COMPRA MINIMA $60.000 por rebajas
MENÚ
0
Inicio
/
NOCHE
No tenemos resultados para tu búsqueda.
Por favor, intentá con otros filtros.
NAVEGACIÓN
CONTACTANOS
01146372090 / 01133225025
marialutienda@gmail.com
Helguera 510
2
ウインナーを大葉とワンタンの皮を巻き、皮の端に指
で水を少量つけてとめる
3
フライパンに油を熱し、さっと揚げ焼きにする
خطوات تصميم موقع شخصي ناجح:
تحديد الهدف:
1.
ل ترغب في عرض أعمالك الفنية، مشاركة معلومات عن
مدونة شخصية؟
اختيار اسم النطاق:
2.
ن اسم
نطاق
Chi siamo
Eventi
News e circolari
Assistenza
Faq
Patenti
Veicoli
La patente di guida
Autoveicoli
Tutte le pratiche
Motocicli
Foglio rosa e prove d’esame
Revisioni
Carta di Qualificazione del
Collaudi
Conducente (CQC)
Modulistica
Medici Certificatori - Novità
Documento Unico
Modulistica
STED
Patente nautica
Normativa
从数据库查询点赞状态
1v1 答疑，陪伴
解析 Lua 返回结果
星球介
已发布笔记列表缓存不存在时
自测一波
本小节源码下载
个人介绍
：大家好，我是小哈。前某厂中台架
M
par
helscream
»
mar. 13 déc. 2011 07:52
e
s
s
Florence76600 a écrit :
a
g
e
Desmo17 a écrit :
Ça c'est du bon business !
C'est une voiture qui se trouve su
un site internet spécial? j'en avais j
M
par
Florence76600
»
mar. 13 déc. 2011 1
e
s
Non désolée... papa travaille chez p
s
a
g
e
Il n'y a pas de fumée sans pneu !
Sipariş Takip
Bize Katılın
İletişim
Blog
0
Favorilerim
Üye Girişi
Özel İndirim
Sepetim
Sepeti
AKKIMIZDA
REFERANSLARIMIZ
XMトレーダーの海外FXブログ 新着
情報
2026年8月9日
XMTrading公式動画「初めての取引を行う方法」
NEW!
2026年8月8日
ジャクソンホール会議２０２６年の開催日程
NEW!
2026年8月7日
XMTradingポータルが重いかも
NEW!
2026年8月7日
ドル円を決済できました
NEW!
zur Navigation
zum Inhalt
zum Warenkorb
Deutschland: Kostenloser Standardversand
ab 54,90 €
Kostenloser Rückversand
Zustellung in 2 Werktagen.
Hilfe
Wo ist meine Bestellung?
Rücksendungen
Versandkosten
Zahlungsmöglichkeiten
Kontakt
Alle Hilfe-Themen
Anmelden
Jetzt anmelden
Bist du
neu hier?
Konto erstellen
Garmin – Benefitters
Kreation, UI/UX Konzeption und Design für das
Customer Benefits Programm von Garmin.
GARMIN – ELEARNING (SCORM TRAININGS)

» What you need to do
Extract every line from the one containing "Konto erstellen" to the end of the entries, including both of those lines, exactly as given and with nothing added.

» Answer box
Konto erstellen
Garmin – Benefitters
Kreation, UI/UX Konzeption und Design für das
Customer Benefits Programm von Garmin.
GARMIN – ELEARNING (SCORM TRAININGS)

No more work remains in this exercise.